De acuerdo con el organismo, las tensiones en esta región (clave en el suministro energético, la producción de fertilizantes y el tránsito de rutas comerciales estratégicas) están provocando interrupciones que elevan los costos de los insumos agrícolas y aumentan la incertidumbre en un momento crucial del calendario productivo.
Impacto en países más vulnerables
El efecto de estas perturbaciones es más fuerte en economías de bajos ingresos y en países altamente dependientes de la importación de alimentos. En estos contextos, el aumento de precios en energía y fertilizantes encarece la producción agrícola, lo que puede traducirse en menores cosechas, alimentos más caros y presión sobre la seguridad alimentaria.
Las comunidades rurales, cuya subsistencia depende en gran medida de la agricultura, son las más expuestas a este escenario, ya que cuentan con menos recursos para adaptarse a cambios abruptos en los costos y condiciones del mercado.
Seguimiento y respuesta del FIDA
Ante esta situación, el FIDA informó que mantiene un monitoreo constante de la evolución del conflicto y sus efectos en los países donde opera. La institución está evaluando el impacto en su cartera de proyectos y activando mecanismos para apoyar a las comunidades más afectadas.

El organismo destaca que su modelo financiero y su enfoque en el desarrollo a largo plazo le permiten combinar estabilidad en el financiamiento con capacidad de reacción ante crisis. Esto facilita la implementación de medidas rápidas para mitigar los efectos negativos en el sector agrícola.
Acciones en regiones clave
Equipos del FIDA en distintas regiones, como África, el Cercano Oriente, Asia Meridional y Asia-Pacífico, ya están utilizando herramientas operativas diseñadas para ayudar a los países a adaptarse a escenarios de crisis. Estas acciones buscan asegurar la continuidad de la producción agrícola y reducir el impacto en los pequeños productores.
Esta capacidad de respuesta ha sido fortalecida a través de la Iniciativa de Respuesta a las Crisis, creada tras los efectos globales de la guerra en Ucrania, lo que ha permitido mejorar la preparación ante nuevas perturbaciones internacionales.
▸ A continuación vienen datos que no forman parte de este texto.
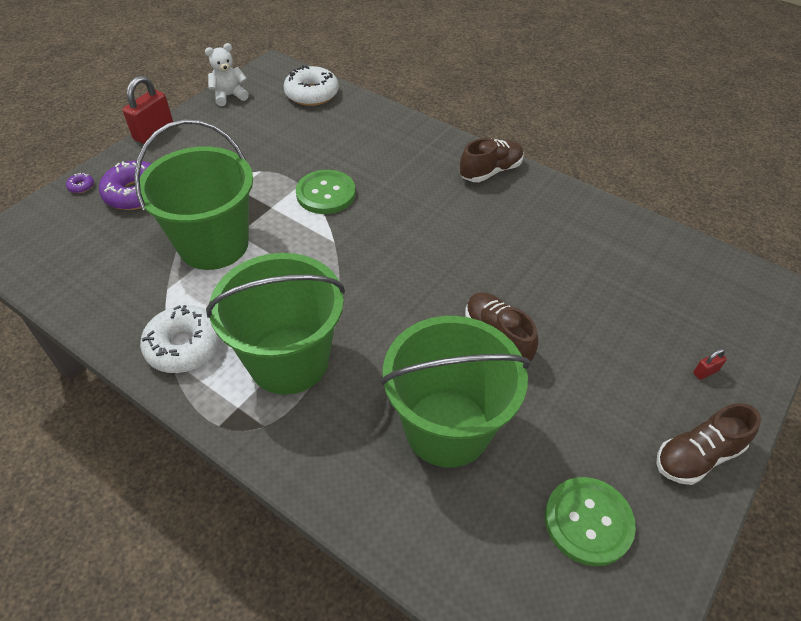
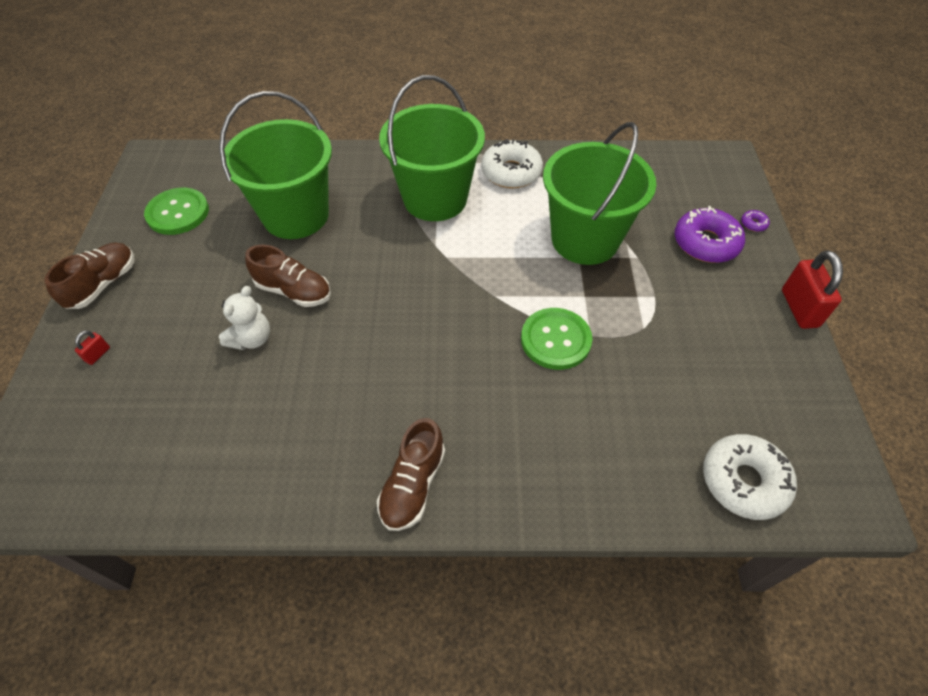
camera: 145 degrees right, 5 degrees up
(229, 96) = (817, 408): white teddy bear -> white teddy bear (252, 339)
Protección de medios de vida rurales
El FIDA reiteró su compromiso de proteger los medios de vida de las comunidades rurales, estabilizar la producción de alimentos y apoyar los procesos de recuperación económica en los países más vulnerables.
En este contexto, el organismo subraya la importancia de evitar que los pequeños agricultores (quienes sostienen gran parte de la producción alimentaria mundial) carguen con el mayor peso de las crisis globales, en un entorno marcado por la incertidumbre y el encarecimiento de los insumos agrícolas.